__Job__. Print the following lines word for word, leaving out the pictures.

__Source data__.

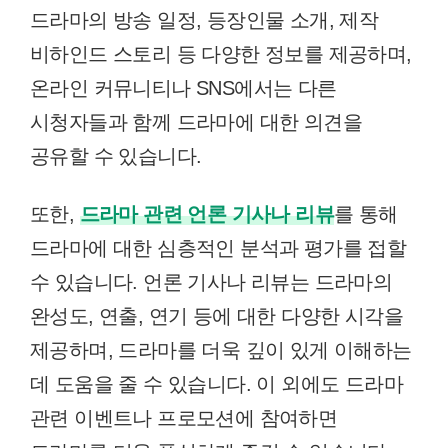
드라마의 방송 일정, 등장인물 소개, 제작
비하인드 스토리 등 다양한 정보를 제공하며,
온라인 커뮤니티나 SNS에서는 다른
시청자들과 함께 드라마에 대한 의견을
공유할 수 있습니다.
또한,
드라마 관련 언론 기사나 리뷰
를 통해
드라마에 대한 심층적인 분석과 평가를 접할
수 있습니다. 언론 기사나 리뷰는 드라마의
완성도, 연출, 연기 등에 대한 다양한 시각을
제공하며, 드라마를 더욱 깊이 있게 이해하는
데 도움을 줄 수 있습니다. 이 외에도 드라마
관련 이벤트나 프로모션에 참여하면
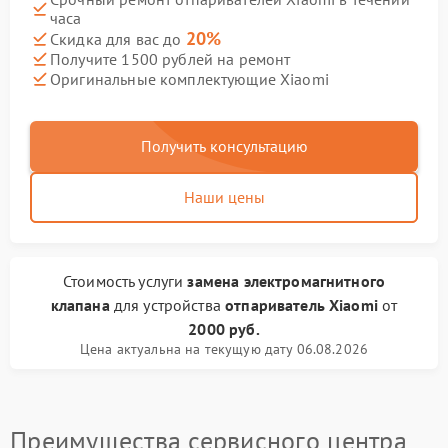
часа
20%
Скидка для вас до
Получите 1500 рублей на ремонт
Оригинальные комплектующие Xiaomi
Получить консультацию
Наши цены
Стоимость услуги
замена электромагнитного
клапана
для устройства
отпариватель Xiaomi
от
2000 руб.
Цена актуальна на текущую дату 06.08.2026
Преимущества сервисного центра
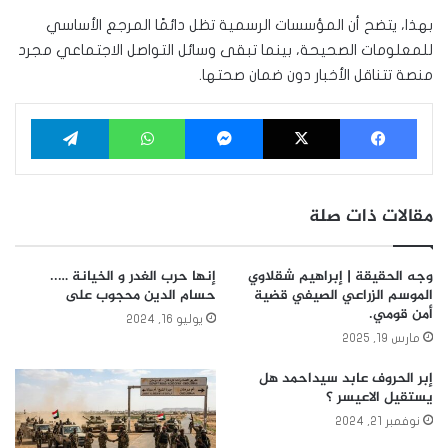
بهذا، يتضح أن المؤسسات الرسمية تظل دائمًا المرجع الأساسي
للمعلومات الصحيحة، بينما تبقى وسائل التواصل الاجتماعي مجرد
منصة تتناقل الأخبار دون ضمان صحتها.
فيسبوك
‫X
ماسنجر
واتساب
تيلقرام
مقالات ذات صلة
وجه الحقيقة | إبراهيم شقلاوي
إنها حرب الغدر و الخيانة …..
الموسم الزراعي الصيفي قضية
حسام الدين محجوب على
أمن قومي.
يوليو 16, 2024
مارس 19, 2025
إبر الحروف عابد سيداحمد هل
يستقيل الاعيسر ؟
نوفمبر 21, 2024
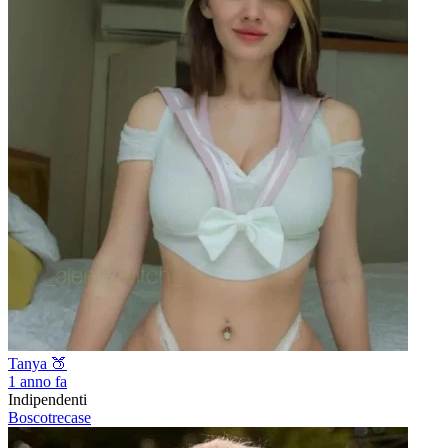
Tanya 🍑
1 anno fa
Indipendenti
Boscotrecase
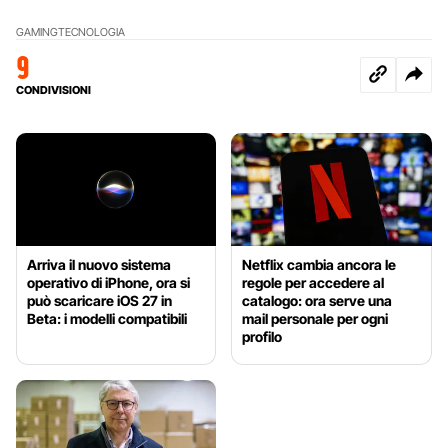
GAMING
TECNOLOGIA
9
CONDIVISIONI
Arriva il nuovo sistema
Netflix cambia ancora le
operativo di iPhone, ora si
regole per accedere al
può scaricare iOS 27 in
catalogo: ora serve una
Beta: i modelli compatibili
mail personale per ogni
profilo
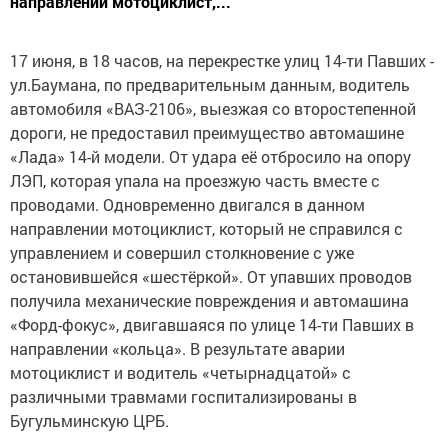
направлении мотоциклист,...
17 июня, в 18 часов, на перекрестке улиц 14-ти Павших -
ул.Баумана, по предварительным данным, водитель
автомобиля «ВАЗ-2106», выезжая со второстепенной
дороги, не предоставил преимущество автомашине
«Лада» 14-й модели. От удара её отбросило на опору
ЛЭП, которая упала на проезжую часть вместе с
проводами. Одновременно двигался в данном
направлении мотоциклист, который не справился с
управлением и совершил столкновение с уже
остановившейся «шестёркой». От упавших проводов
получила механические повреждения и автомашина
«Форд-фокус», двигавшаяся по улице 14-ти Павших в
направлении «кольца». В результате аварии
мотоциклист и водитель «четырнадцатой» с
различными травмами госпитализированы в
Бугульминскую ЦРБ.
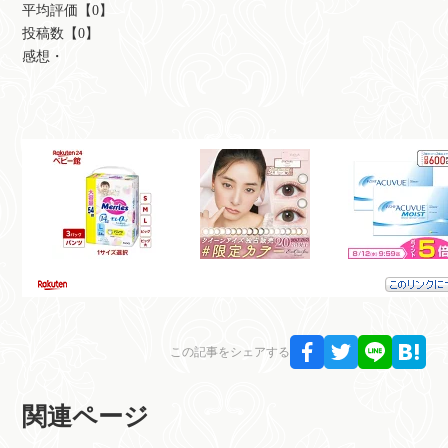
平均評価【0】
投稿数【0】
感想・
この記事をシェアする
関連ページ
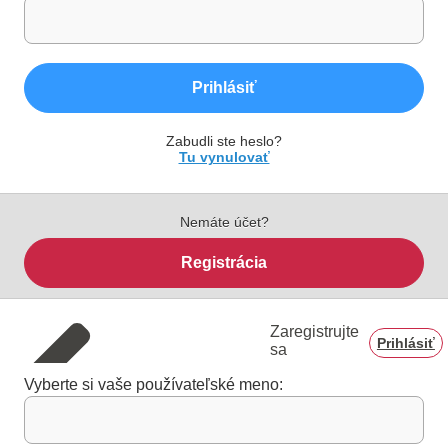
Prihlásiť
Zabudli ste heslo?
Tu vynulovať
Nemáte účet?
Registrácia
Zaregistrujte
Prihlásiť
sa
Vyberte si vaše používateľské meno:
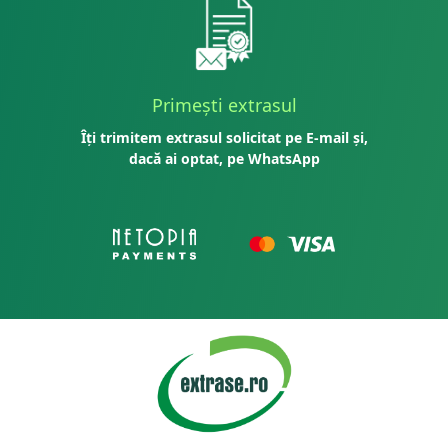
Primești extrasul
Îți trimitem extrasul solicitat pe E-mail și,
dacă ai optat, pe WhatsApp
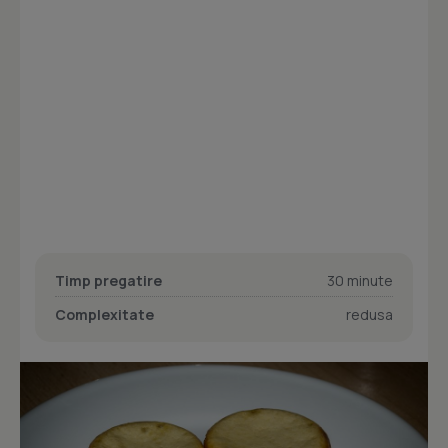
Timp pregatire
30 minute
Complexitate
redusa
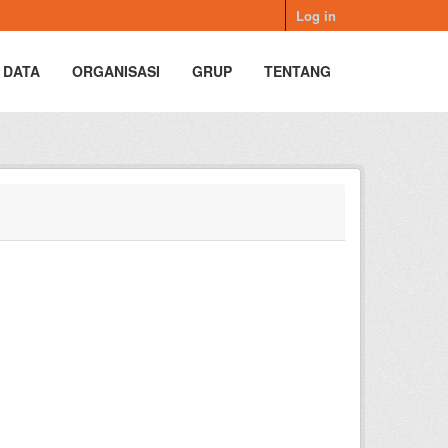
Log in
 DATA
ORGANISASI
GRUP
TENTANG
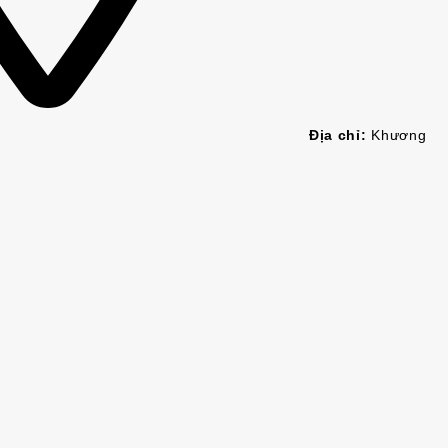
Địa chỉ:
Khương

__Answer section__.
드라마의 방송 일정, 등장인물 소개, 제작
비하인드 스토리 등 다양한 정보를 제공하며,
온라인 커뮤니티나 SNS에서는 다른
시청자들과 함께 드라마에 대한 의견을
공유할 수 있습니다.
또한,
드라마 관련 언론 기사나 리뷰
를 통해
드라마에 대한 심층적인 분석과 평가를 접할
수 있습니다. 언론 기사나 리뷰는 드라마의
완성도, 연출, 연기 등에 대한 다양한 시각을
제공하며, 드라마를 더욱 깊이 있게 이해하는
데 도움을 줄 수 있습니다. 이 외에도 드라마
관련 이벤트나 프로모션에 참여하면
часа
20%
Скидка для вас до
Получите 1500 рублей на ремонт
Оригинальные комплектующие Xiaomi
Получить консультацию
Наши цены
Стоимость услуги
замена электромагнитного
клапана
для устройства
отпариватель Xiaomi
от
2000 руб.
Цена актуальна на текущую дату 06.08.2026
Преимущества сервисного центра
بهذا، يتضح أن المؤسسات الرسمية تظل دائمًا المرجع الأساسي
للمعلومات الصحيحة، بينما تبقى وسائل التواصل الاجتماعي مجرد
منصة تتناقل الأخبار دون ضمان صحتها.
فيسبوك
‫X
ماسنجر
واتساب
تيلقرام
مقالات ذات صلة
وجه الحقيقة | إبراهيم شقلاوي
إنها حرب الغدر و الخيانة …..
الموسم الزراعي الصيفي قضية
حسام الدين محجوب على
أمن قومي.
يوليو 16, 2024
مارس 19, 2025
إبر الحروف عابد سيداحمد هل
يستقيل الاعيسر ؟
نوفمبر 21, 2024
Tanya 🍑
1 anno fa
Indipendenti
Boscotrecase
GAMING
TECNOLOGIA
9
CONDIVISIONI
Arriva il nuovo sistema
Netflix cambia ancora le
operativo di iPhone, ora si
regole per accedere al
può scaricare iOS 27 in
catalogo: ora serve una
Beta: i modelli compatibili
mail personale per ogni
profilo
направлении мотоциклист,...
17 июня, в 18 часов, на перекрестке улиц 14-ти Павших -
ул.Баумана, по предварительным данным, водитель
автомобиля «ВАЗ-2106», выезжая со второстепенной
дороги, не предоставил преимущество автомашине
«Лада» 14-й модели. От удара её отбросило на опору
ЛЭП, которая упала на проезжую часть вместе с
проводами. Одновременно двигался в данном
направлении мотоциклист, который не справился с
управлением и совершил столкновение с уже
остановившейся «шестёркой». От упавших проводов
получила механические повреждения и автомашина
«Форд-фокус», двигавшаяся по улице 14-ти Павших в
направлении «кольца». В результате аварии
мотоциклист и водитель «четырнадцатой» с
различными травмами госпитализированы в
Бугульминскую ЦРБ.
平均評価【0】
投稿数【0】
感想・
この記事をシェアする
関連ページ
Prihlásiť
Zabudli ste heslo?
Tu vynulovať
Nemáte účet?
Registrácia
Zaregistrujte
Prihlásiť
sa
Vyberte si vaše používateľské meno:
Primești extrasul
Îți trimitem extrasul solicitat pe E-mail și,
dacă ai optat, pe WhatsApp
Timp pregatire
30 minute
Complexitate
redusa
Log in
 DATA
ORGANISASI
GRUP
TENTANG
Địa chỉ:
Khương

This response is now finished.